However, I am off on a day out in the next couple of weeks that requires me to wear something other than jeans and trainers, so I had to go. And Man of the House offered to take me, with his credit card, so it would have been rude to refuse. Particularly as he was also going to buy lunch. Off we went to a well known designer outlet shopping village that is not too far away from where we live.

The very first shop we went into I found a dress that I liked. This is no mean feat and our trip had started well. I tried one size on after going through the dress wrestle described above, and it was a little too tight. I asked if they had the next size up. A usual size. Neither tiny nor vast. Normal. And that was when it all started to go downhill. There was a sharp intake of breath from the assistant. On realising what she had done she attempted to re-arrange her features, and on re-grouping said “I’ll just pop up to the stock room, madam.” Now, what I heard after her initial reaction was “goodness madam, you are immense, I’m not sure there is enough material in the world for a dress that size I’ll just go into another room to lie down.” This did my self confidence no end of good as you can imagine. In spite of clearly thinking I should have been in a camping shop, she did find the dress in my size, and I looked acceptable in it. But the damage was already done. We left empty-handed.

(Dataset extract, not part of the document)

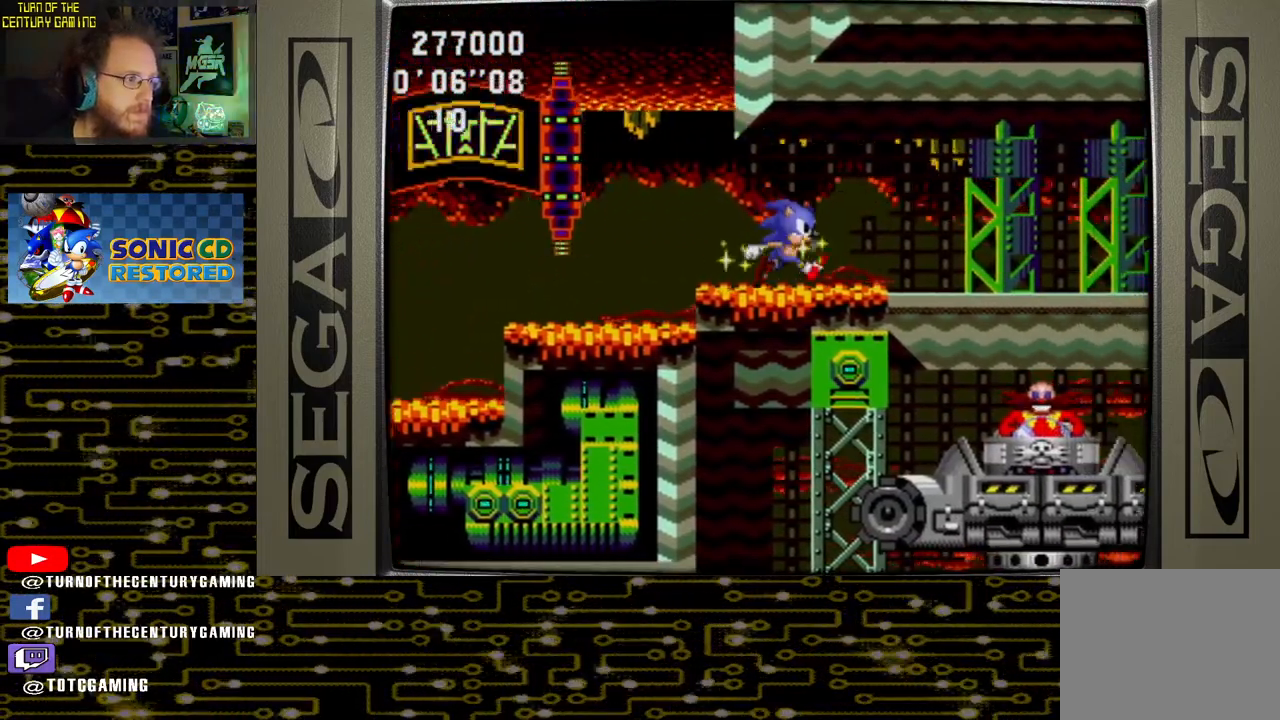
{"buttons": [], "left_stick": "center", "right_stick": "center", "events": [[483, "DPAD_RIGHT", "up"]]}
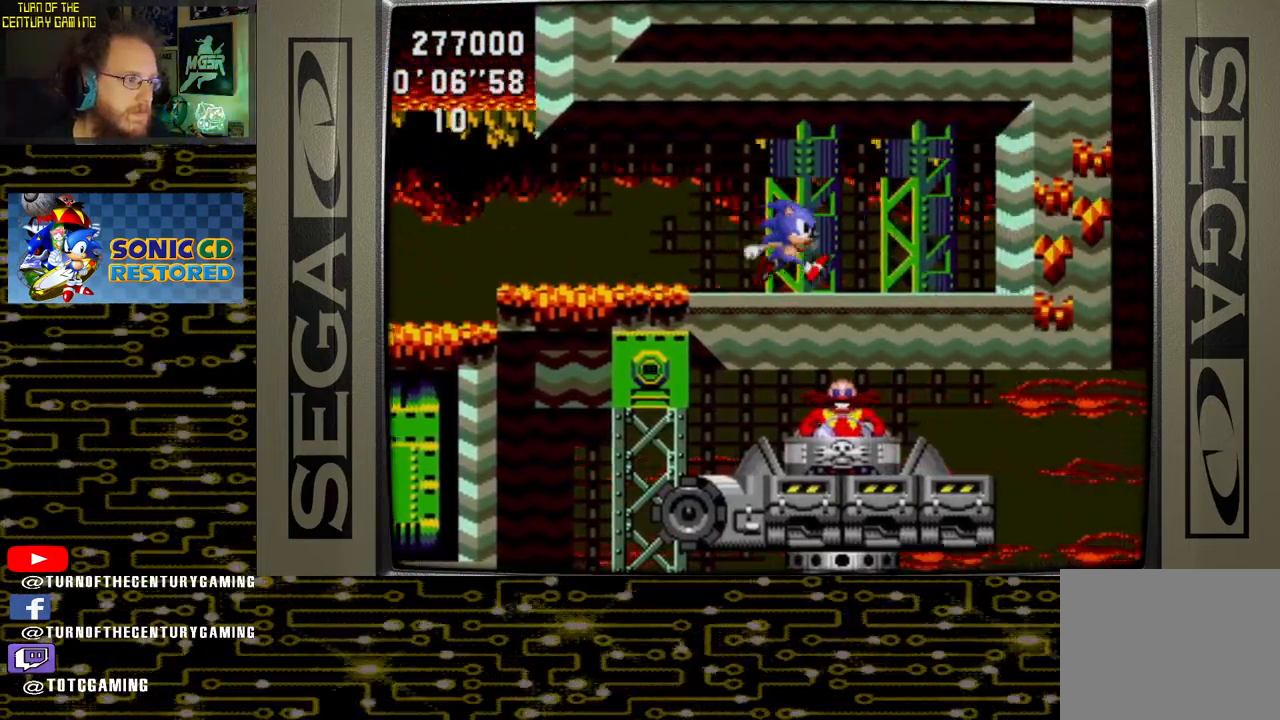
{"buttons": ["DPAD_LEFT"], "left_stick": "center", "right_stick": "center", "events": [[183, "DPAD_LEFT", "down"]]}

Shop number two. This lady was slightly more tactful, and scrupulously polite, but again, my size, which before that day I had thought was not unusual, caused something of an issue. “Madam, our stockroom is not on site, so if you like the style of something, I shall telephone someone in the stock room to bring one in your size for you.” It was a small shop and it would be unfair for me to say that there was nothing in the shop that would fit me, so they were already doing better than the previous establishment. However, I heard “Blimey lady. If you find anything, I shall get a colleague to turn the stock room upside down in an attempt to find your size.”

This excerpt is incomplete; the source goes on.